Compounds that act as rho kinase inhibitors are well known and have shown a variety of utilities. Pyridine, indazole, and isoquinoline compounds that have rho kinase activity are described by Takami et al., Biorganic and Medicinal Chemistry 12:2115-2137, 2004. U.S. Pat. Nos. 6,218,410 and 6,451,825 disclose the use of rho kinase inhibitors for the treatment of hypertension, retinopathy, cerebrovascular contraction, asthma, inflammation, angina pectoris, peripheral circulation disorder, immature birth, osteoporosis, cancer, inflammation, immune disease, autoimmune disease and the like. U.S. Pat. No. 6,794,398 describes the use of a compound with rho kinase activity for the prevention or treatment of liver diseases. U.S. Pat. No. 6,720,341 describes the use of compounds with rho kinase activity for the treatment of kidney disease. WO 99/23113 describes the use of rho kinase inhibitors to block the inhibition of neurite outgrowth. WO 03/062227 describes 2,4-diaminopyrimidine derivatives as rho kinase inhibitors. WO 03/059913 describes bicyclic 4-aminopyrimidine analogs as rho kinase inhibitors. WO 02/100833 describes heterocyclic compounds as rho kinase inhibitors. WO 01/68607 describes amide derivatives as rho kinase inhibitors. WO 04/024717 describes amino isoquinoline derivatives as rho kinase inhibitors. WO 04/009555 describes 5-substituted isoquinoline derivatives as rho kinase inhibitors useful for treating glaucoma, bronchial asthma and chronic obstructive pulmonary disease. EP1034793 describes the use of rho kinase inhibitors for the treatment of glaucoma.

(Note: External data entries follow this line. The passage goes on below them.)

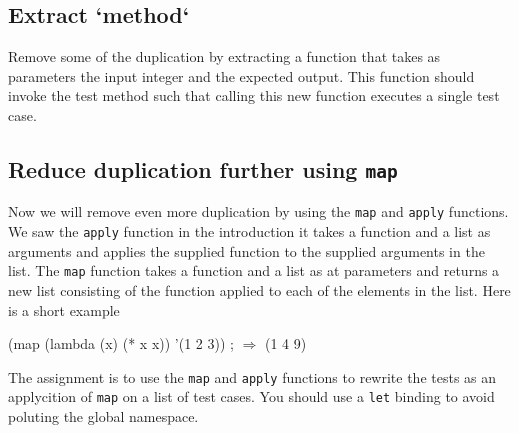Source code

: \documentclass[12pt,a4paper,english,twoside]{article}
\begin{document}
\subsection{Extract `method`}
Remove some of the duplication by extracting a function that takes as 
parameters the input integer and the expected output. This function should 
invoke the test method such that calling this new function executes a 
single test case.
\subsection{Reduce duplication further using \texttt{map}}
Now we will remove even more duplication by using the \texttt{map} and 
\texttt{apply} functions. We saw the \texttt{apply} function in the 
introduction it takes a function and a list as arguments and applies the 
supplied function to the supplied arguments in the list. The \texttt{map} 
function takes a function and a list as at parameters and returns a new list 
consisting of the function applied to each of the elements in the list.
Here is a short example
\begin{schemecode}
(map (lambda (x) (* x x)) '(1 2 3)) ; $\Rightarrow$ (1 4 9)
\end{schemecode}
The assignment is to use the \texttt{map} and \texttt{apply} functions to 
rewrite the tests as an applycition of \texttt{map} on a list of test cases.
You should use a \texttt{let} binding to avoid poluting the global namespace.
 
\end{document}
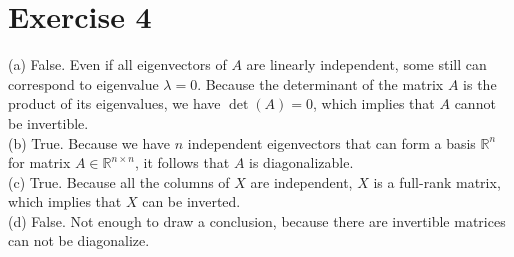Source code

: \documentclass{article}
\begin{document}
\section*{Exercise 4}
(a) False. Even if all eigenvectors of \(A\) are linearly independent, some still can correspond to eigenvalue \(\lambda = 0\). Because the determinant of the matrix \(A\) is the product of its eigenvalues, we have \(\det(A) = 0\), which implies that \(A\) cannot be invertible.
\\
(b) True. Because we have \(n\) independent eigenvectors that can form a basis \(\mathbb{R}^n\) for matrix \(A \in \mathbb{R}^{n \times n}\), it follows that \(A\) is diagonalizable.
\\
(c) True. Because all the columns of \(X\) are independent, \(X\) is a full-rank matrix, which implies that \(X\) can be inverted.
\\
(d) False. Not enough to draw a conclusion, because there are invertible matrices can not be diagonalize.
\end{document}
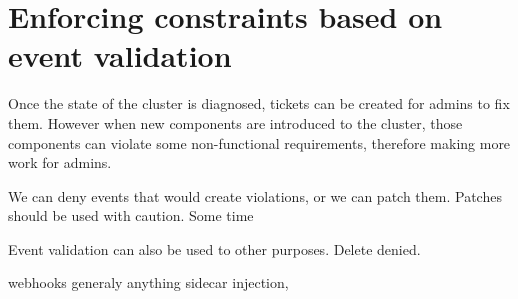 \section[Event validation based]{Enforcing constraints based on event validation}

Once the state of the cluster is diagnosed, tickets can be created for admins to fix them. However when new components are introduced to the cluster, those components can violate some non-functional requirements, therefore making more work for admins.


We can deny events that would create violations, or we can patch them. Patches should be used with caution. Some time 



Event validation can also be used to other purposes. Delete denied.

webhooks generaly anything sidecar injection,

U.S. Pat. Nos. 6,503,924, 6,649,625, and 6,673,812 disclose the use of amide derivatives that are rho kinase inhibitors for the treatment of glaucoma. U.S. Pat. Nos. 5,798,380 and 6,110,912 disclose a method for treating glaucoma using serine/threonine kinase inhibitors. U.S. Pat. No. 6,586,425 describes a method for treating glaucoma using serine/threonine kinase inhibitors. U.S. patent application Publication No. 2002/0045585 describes a method for treating glaucoma using serine/threonine kinase inhibitors.
The following references disclose the activity of isoquinoline sulfonamide analogs as rho kinase inhibitors: Y. Sasaki, Cellular Biology Molecular Letters 6:506, 2001; S. Satoh et al., Life Sciences 69:1441-1453, 2001; Y. Sasaki, Pharmacology and Therapeutics 93:225-232, 2002; C. Loge et al., Journal of Enzyme Inhibition and Medicinal Chemistry 18:127-138. The use of certain isoquinolinesulfonyl compounds for the treatment of glaucoma has been disclosed in U.S. Pat. Nos. 6,271,224 and 6,403,590. Also, WO 04/000318 describes the use of amino-substituted monocycles as AKT-1 kinase modulators.
Several publications have described the synthesis of pyrazines. WO 04/084824 describes the preparation of biaryl substituted 6-membered heterocycles for use as sodium channel blockers. WO 04/085409 describes the preparation of libraries of compounds, including pyrazines, that are capable of binding to the active site of protein kinase. Other publications involving methods of pyrazine synthesis include: Sato et al., Journal of Chemical Research 7:250-1, 1997; Sato et al., Synthesis 9:931-4, 1994; Sato, Journal of the Chemical Society 7:885-8, 1994; Sato, Journal of Organic Chemistry 43(2):341-3, 1978; Adachi, J et al., Journal of Organic Chemistry 37(2):221-5, 1972.